The proposed increase in substantive NHS staff proposed by the plan is intended “the reduce the NHS’s reliance on agency [staff]… while still retaining the ability to utilise bank staff in a cost-effective way”.
The plan continues: “We estimate that the reliance on temporary staffing in FTE terms would reduce from 9 per cent in 2021/22 to around 5 per cent from 2032/33 onwards, with most bank staff fulfilling the requirement for temporary staffing.”
As part of the move away from the use of agency staff, the plan states: “We propose to support NHS providers to develop and implement policy that prevents substantive staff from offering their services back to the NHS through an employment agency, and instead do so through their local collaborative bank.”
The government’s press release announcing the plan stated: “The NHS plan aims to reduce reliance on expensive agency spend that could cut the bill for taxpayers by around £10 billion between 2030/31 and 2036/37.” However, this claim is not repeated in the plan itself.
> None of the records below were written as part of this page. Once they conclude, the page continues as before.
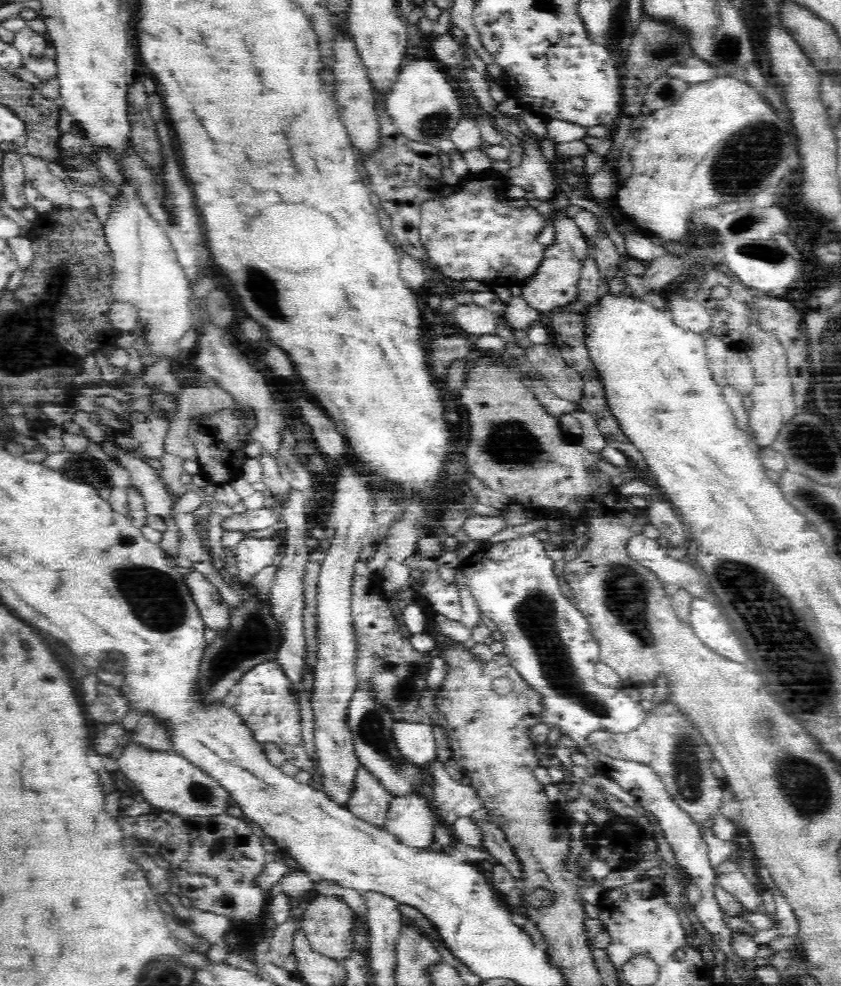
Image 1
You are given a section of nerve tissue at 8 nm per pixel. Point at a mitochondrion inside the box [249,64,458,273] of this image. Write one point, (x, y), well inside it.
(435, 123)

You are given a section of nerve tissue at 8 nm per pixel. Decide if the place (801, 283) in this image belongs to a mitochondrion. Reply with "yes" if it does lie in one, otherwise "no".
no

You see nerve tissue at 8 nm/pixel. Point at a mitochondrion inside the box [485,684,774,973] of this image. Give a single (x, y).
(685, 762)

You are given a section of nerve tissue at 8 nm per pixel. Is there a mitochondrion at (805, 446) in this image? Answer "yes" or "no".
yes

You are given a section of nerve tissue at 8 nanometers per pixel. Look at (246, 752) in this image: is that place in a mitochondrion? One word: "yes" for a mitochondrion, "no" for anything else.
no

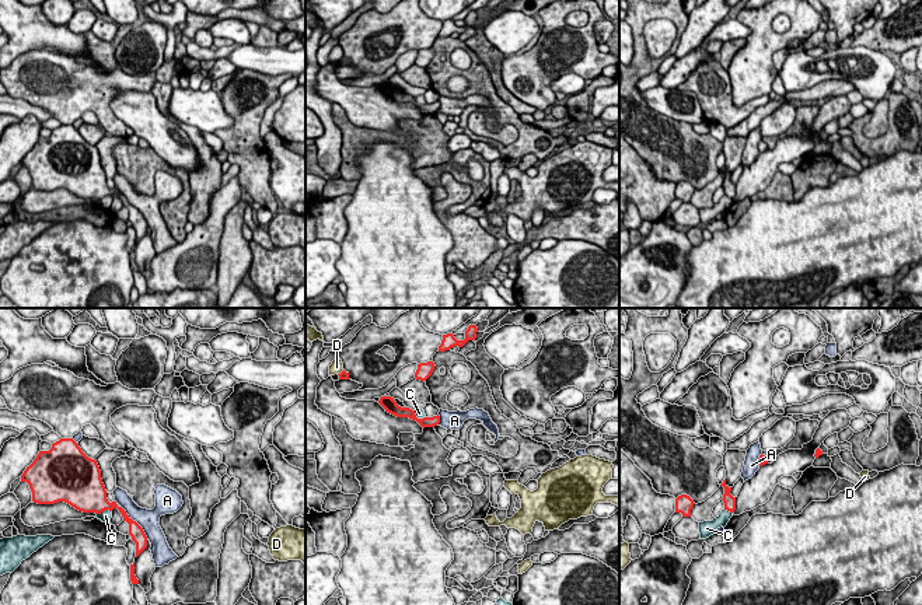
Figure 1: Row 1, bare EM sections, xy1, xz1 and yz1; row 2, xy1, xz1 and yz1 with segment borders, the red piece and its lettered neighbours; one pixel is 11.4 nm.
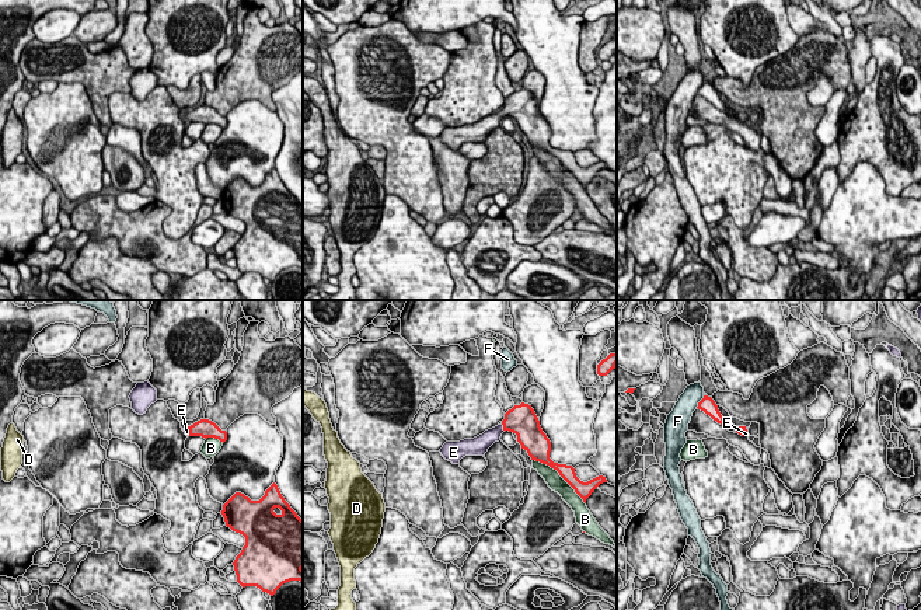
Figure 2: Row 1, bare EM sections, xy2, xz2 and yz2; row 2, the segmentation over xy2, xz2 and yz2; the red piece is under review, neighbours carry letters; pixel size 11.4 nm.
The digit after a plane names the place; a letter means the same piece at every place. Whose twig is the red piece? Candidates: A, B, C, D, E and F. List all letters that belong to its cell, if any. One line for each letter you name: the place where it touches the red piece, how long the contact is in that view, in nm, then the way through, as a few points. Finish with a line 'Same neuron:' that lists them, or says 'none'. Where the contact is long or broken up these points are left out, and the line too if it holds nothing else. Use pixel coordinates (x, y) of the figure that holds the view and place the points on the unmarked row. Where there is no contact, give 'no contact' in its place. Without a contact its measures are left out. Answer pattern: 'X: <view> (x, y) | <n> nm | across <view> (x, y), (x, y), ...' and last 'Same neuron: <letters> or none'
E: xz2 (503, 114) | 110 nm | across xz2 (522, 105), (513, 107), (503, 114), (488, 124)
Same neuron: E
According to NHSE, there are currently 23 collaborative “banks” across NHS trusts in England, with a further 10 planned. NHSE says this represents a nearly 50 per cent increase since the NHS people plan was published in 2020 and covers almost half of all trusts in the country.
There has been a push for trusts to reduce their agency spend, particularly off-framework expenditure, in recent years given the high costs they can incur.
It comes as staffing agencies that adhere to NHSE’s national price caps framework have warned they are being “pushed out” of the market due to a lack of flexibility.
Kate Shoesmith, deputy chief executive of the Recruitment and Employment Confederation, which represents several agencies, said government inaction has led to the recruitment crisis becoming “ingrained”.
Commenting on the publication of the NHS long-term workforce plan, she added: “NHSE wanting to reduce their expensive staff bills is understandable but has been unachievable because of its failure to attract and retain staff. This has left agencies playing a more crucial role in staffing than their original purpose to plug gaps.
“Rather than condemn and sideline agencies, these agencies show the NHS how to give healthcare workers flexible working, more regular pay, feelings of esteem and more frequent time away from the hectic frontline.”